Peu à peu, on entre dans leur univers. On s'approche un peu plus des gens et quelques-uns deviennent familiers. On prend conscience que presque tous les Tibétains qui sont autour de nous, jeunes ou vieux, ont fait le grand voyage, celui qui donne les frissons. Les plus jeunes sont nés ici, imprégnés d'un pays qu'ils n'ont jamais vu. On écoute le récit de ceux et celles qui peuvent s'exprimer en anglais. 


Les moines, particulièrement, cherchent le contact. Ils se font une joie de parler anglais avec les étrangers, vous accueillent dans les monastères et même dans leur chambre! On va les voir, certains après-midi, au moment des débats philosophiques. Impressionnant! Des joutes verbales pontuées de claquements de mains, de pieds et d'une gestuelle chaloupée. Si on pouvait savoir ce qu'ils racontent... On se contente de regarder leurs silhouettes dansantes couleur rhododendron. De fil en aiguille, les semaines passent... 


On reste jusqu'au début du Shoton festival pour assister à quelques-uns des spectacles. Ce festival est organisé par le TIPA (Tibétan Institut of Performing Arts), un centre né aussi en 1959 avec pour but, de permettre aux arts vivants tibétains de survivre. Des jeunes y sont formés par des maîtres expérimentés dans un grand choix de disciplines traditionnelles essentiellement (Lhamo : opéra tibétain, Thanka : peintures de mandalas, fabrication de costumes, d'instruments, chants...). La création contemporaine n'est pas exclue, ni les mixages avec d'autres cultures, mais la priorité est au sauvetage des pratiques ancestrales qui sont menacées, les maîtres n'étant pas éternels. Il faut assurer la transmission en formant de jeunes maîtres.


Quand le Dalaï Lama n'est pas ici, le Karmapa, le deuxième personnage spirituel le plus important, vient assister à l'inauguration et prend la parole. Ils sont tous les deux le soutien moral du peuple, vénérés sans limite.
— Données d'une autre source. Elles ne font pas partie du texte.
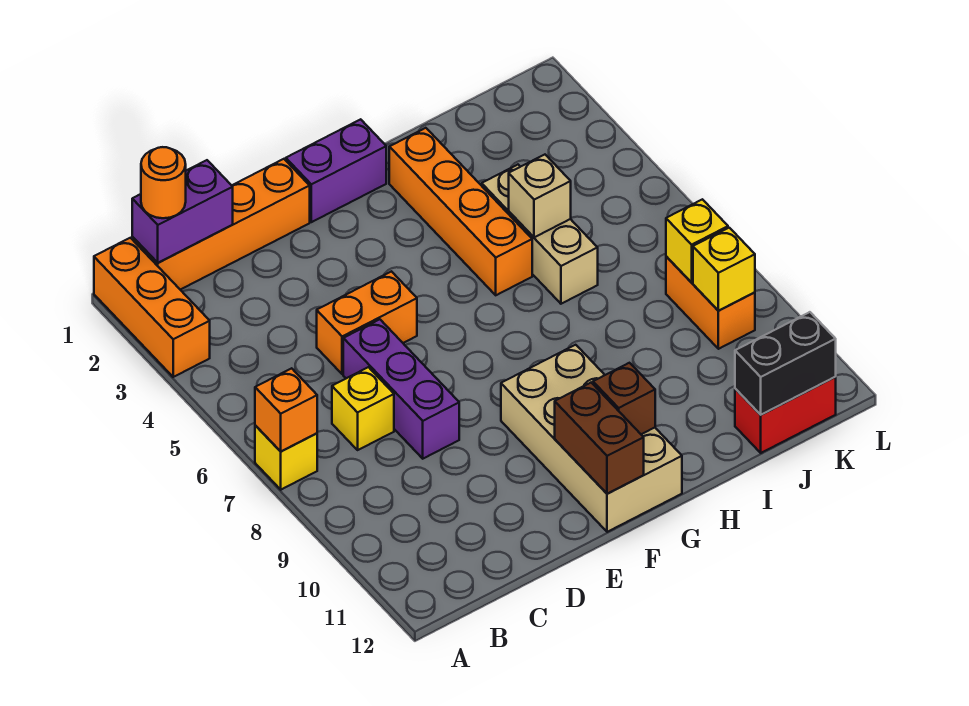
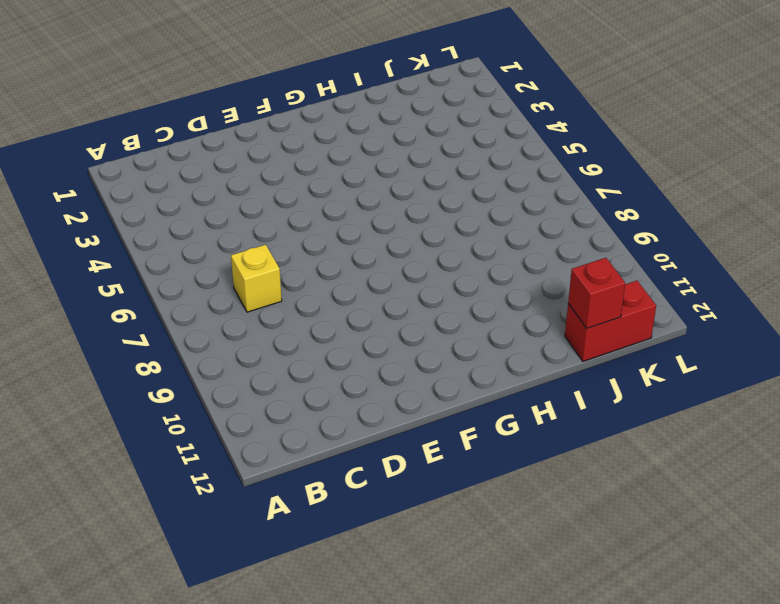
red brick J12 level 2 -> black brick J12:K12 level 2
none -> orange brick A1:A3 level 1
none -> yellow brick A7 level 1
none -> orange brick B1:E1 level 1

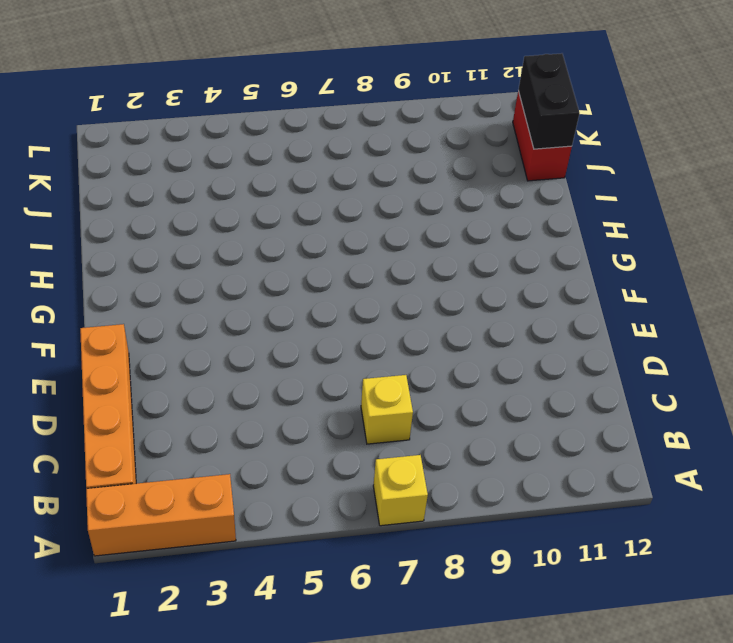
none -> orange brick D5:E5 level 1
none -> purple brick D6:D8 level 1
none -> purple brick F1:G1 level 1

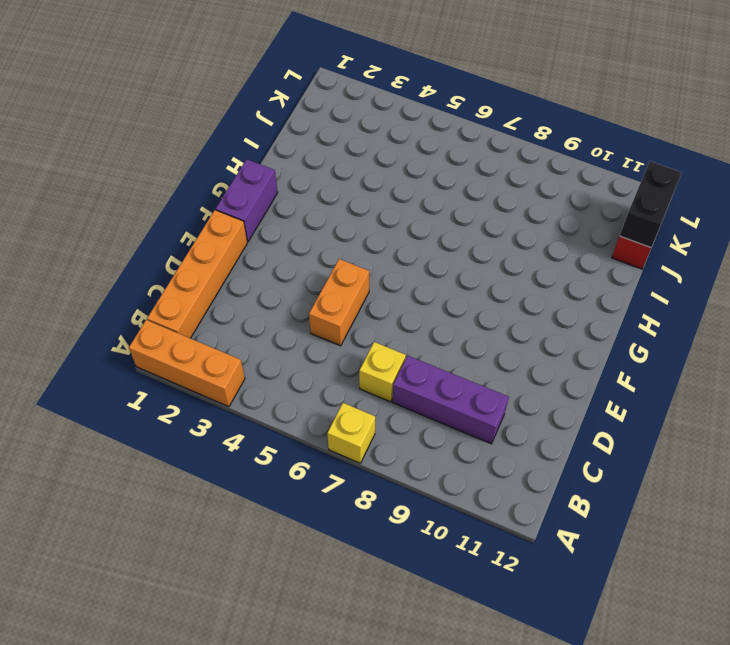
purple brick C8:C10 level 1 -> purple brick D6:D8 level 1
none -> tan brick F9:G12 level 1
none -> orange brick H2:H5 level 1
none -> tan brick I4:I6 level 1

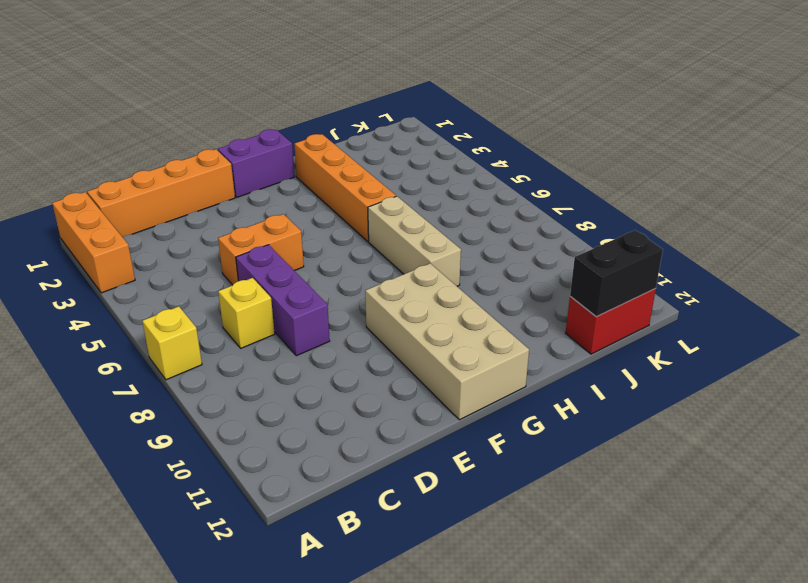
tan brick H6:H8 level 1 -> tan brick I4:I6 level 1
none -> orange brick K8:K9 level 1
none -> orange brick A7 level 2
none -> purple brick B1:C1 level 2

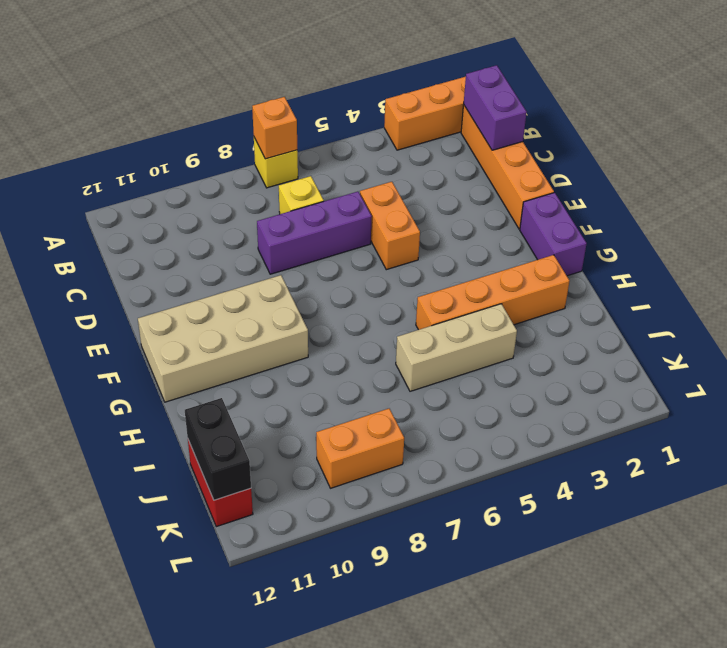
none -> brown brick F11:F12 level 2
none -> brown brick G11 level 2
none -> tan brick I5 level 2

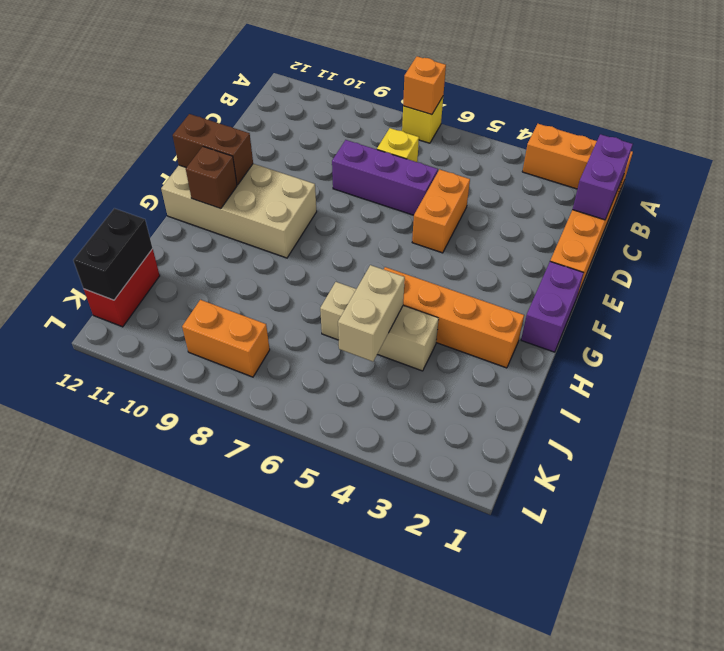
tan brick I5:J5 level 2 -> tan brick I5 level 2
none -> yellow brick K8 level 2
none -> yellow brick K9 level 2
none -> orange round brick B1 level 3

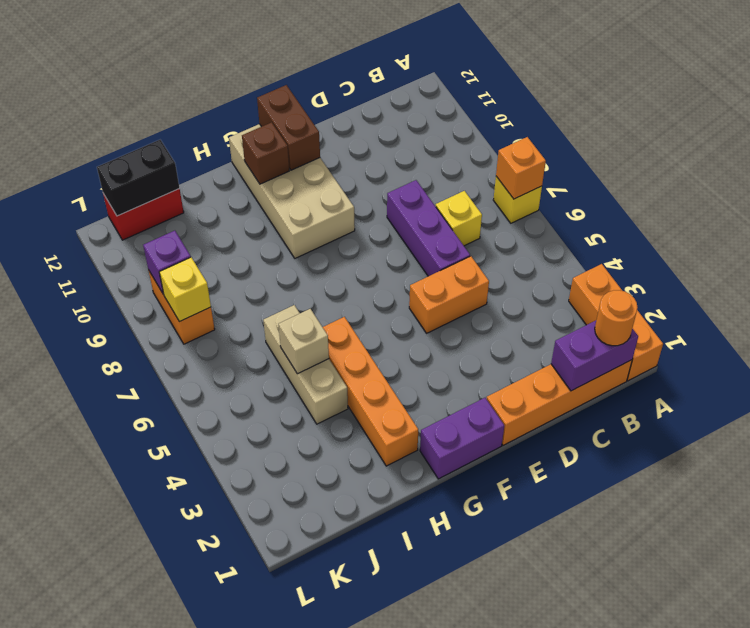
purple brick K9 level 2 -> yellow brick K9 level 2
Les jours plus ordinaires, on aime beaucoup partager la vie quotidienne de ces gens. Leur cuisine nous enchante. Pain tibétain vendu dans la rue, au four ou vapeur, bonnes soupes de nouilles consistantes pour les gros appétits et surtout les momos, ces raviolis vapeur déclinés abondamment. Le végétarisme est dominant, défendu et argumenté. 




Les environs réservent quelques belles randonnées. On est en moyenne montagne, les chemins traversent le printemps : forêts de pins et rhododendrons en fleurs. On fait quelques jolies grimpettes pour s'approcher du Dhauladhar. 



Les oiseaux et les singes sont toujours nos compagnons de balades. Ils adorent les rhododendrons et se font des pique-niques en famille, très drôles. Ils ne sont pas les seuls à consommer ces fleurs. Ici on en fait de la confiture et des sauces, après les avoir fait sécher.



Dharamsala, avant même d'en être loin, on pense à y revenir. On a envie de raconter au monde entier quelques-unes de ces vies. Le monde entier est un peu en train d'oublier le Tibet, non?


On prend maintenant la direction de Manali espérant s'avancer sur la route du Ladakh. La route de Leh est fermée à cette saison. Il nous faudra certainement, après Manali, choisir un autre point de chute dans la chaîne himalayenne, ou rejoindre Leh en avion si les températures le permettent mi-avril.

Merci de nous montrer "le

Merci de nous montrer "le vrai" côté des gens et des pays.....on a vraiment envi de mieux connaitre ce peuple...
Proitez bien de toutes ces "richesses" humaines, et très bon voyage.